O crime ocorreu em julho de 2025 e ganhou repercussão nacional após as imagens mostrarem o momento em que a vítima foi atingida por dezenas de socos em sequência.
Na decisão de pronúncia, o magistrado entendeu que existem elementos suficientes para que o caso seja analisado pelos jurados populares. O réu responderá por tentativa de feminicídio com duas qualificadoras.
O juiz também determinou a manutenção da prisão preventiva de Igor Cabral, destacando a extrema violência empregada na ação e a gravidade das lesões provocadas na vítima.
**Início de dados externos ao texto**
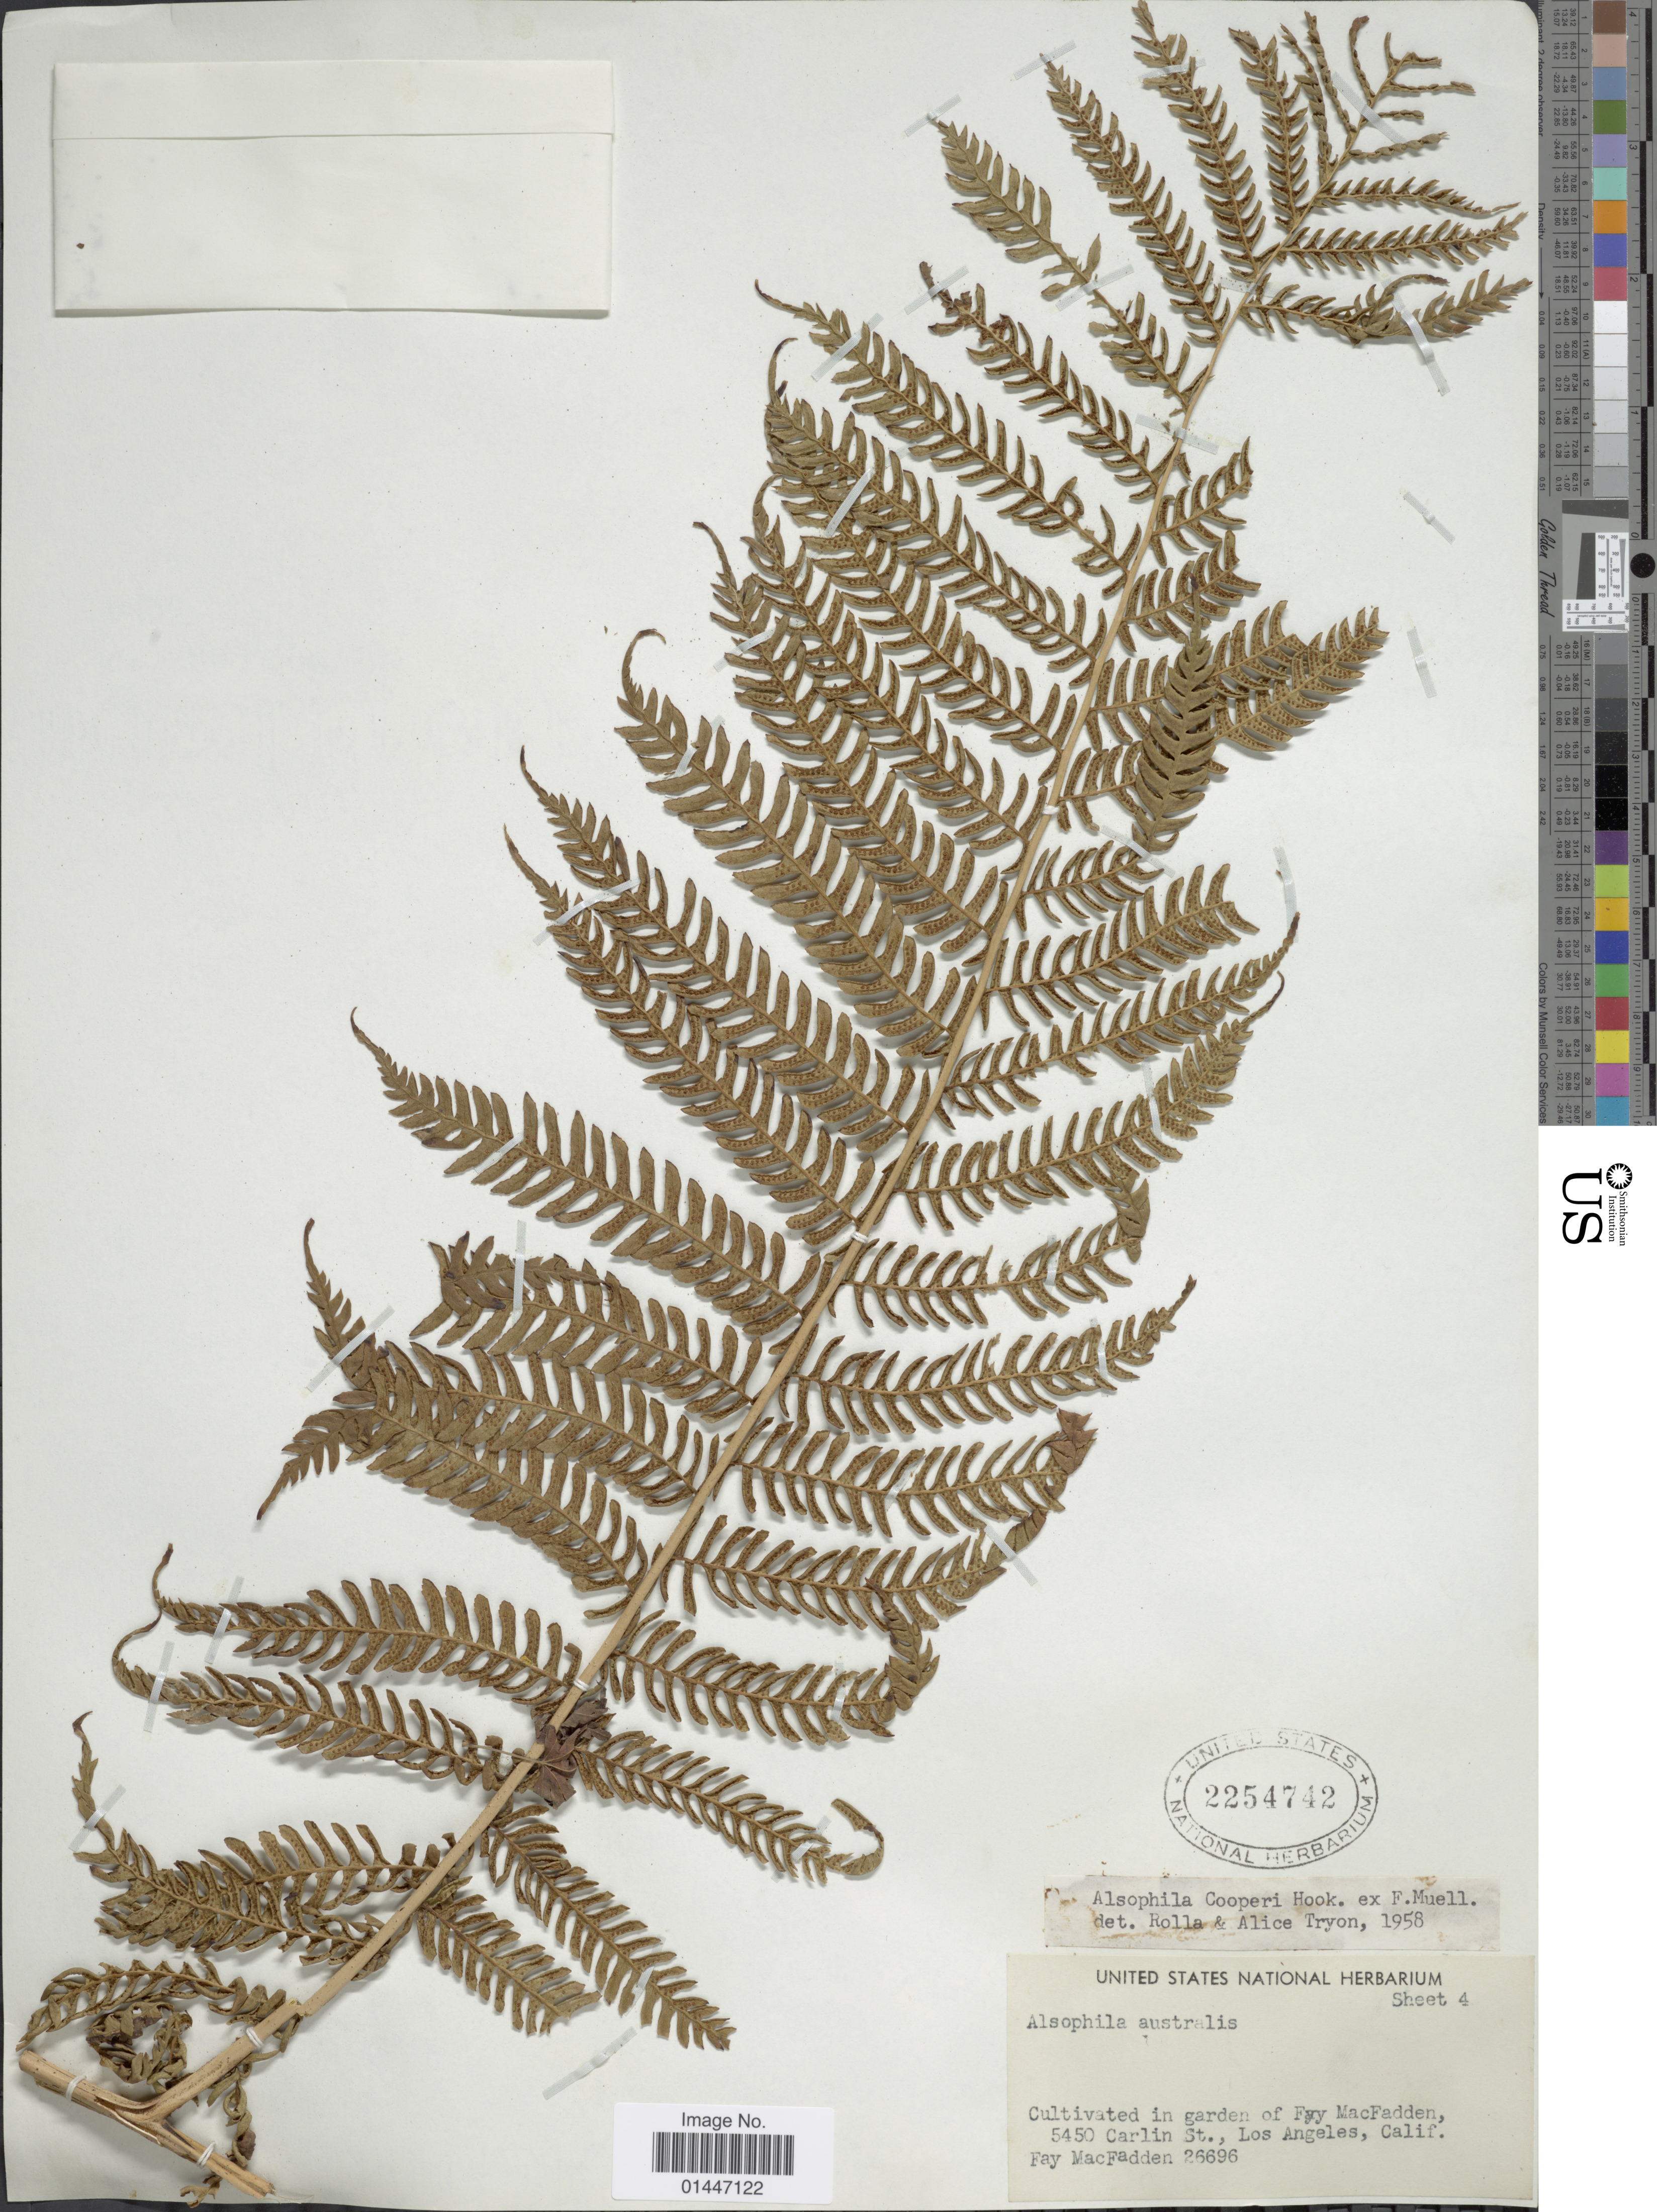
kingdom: Plantae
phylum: Tracheophyta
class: Polypodiopsida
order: Cyatheales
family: Cyatheaceae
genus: Sphaeropteris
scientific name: Sphaeropteris cooperi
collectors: F. MacFadden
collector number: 26696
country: United States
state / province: California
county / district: Los Angeles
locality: In garden of Fay MacFadden, 5450 Carlin St., Los Angeles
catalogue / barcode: US 2254742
Segundo a decisão, as imagens do sistema de monitoramento foram fundamentais para comprovar a autoria do crime e demonstrar a intensidade das agressões.
De acordo com o processo, Juliana Soares sofreu graves fraturas nos ossos da face e do maxilar, precisando passar por uma cirurgia reconstrutiva que durou mais de sete horas.
A vítima também ficou com sequelas neurológicas permanentes em decorrência das agressões.
Ao analisar o caso, a Justiça rejeitou o argumento da defesa de que não houve risco de morte, entendendo que a violência empregada e o potencial letal da conduta são suficientes para enquadrar o episódio como tentativa de homicídio qualificado.
As investigações apontam que o casal participava de um encontro com amigos em um condomínio localizado no bairro Ponta Negra, na Zona Sul de Natal, quando ocorreu uma discussão.
Segundo a Polícia Civil, antes das agressões, o acusado teria jogado o celular da vítima na piscina da área de lazer do residencial.
Após o crime, Igor Cabral foi preso e transferido para a Cadeia Pública de Ceará-Mirim.
Com a decisão de pronúncia, o processo entra agora na fase final antes do julgamento popular. A data da sessão do Tribunal do Júri ainda será definida pela Justiça.
A defesa do acusado já havia solicitado liberdade provisória, exames psicológicos e toxicológicos, além da desclassificação da acusação para lesão corporal, pedidos que não alteraram o andamento do processo até o momento.
Como denunciar violência contra a mulher
Casos de violência contra a mulher podem ser denunciados pelos seguintes canais:
- Emergências da Polícia Militar: 190
- Disque Denúncia da Polícia Civil: 181
- Central de Atendimento à Mulher: 180
Os serviços funcionam para receber denúncias, orientar vítimas e encaminhar casos aos órgãos responsáveis pelo atendimento e proteção das mulheres.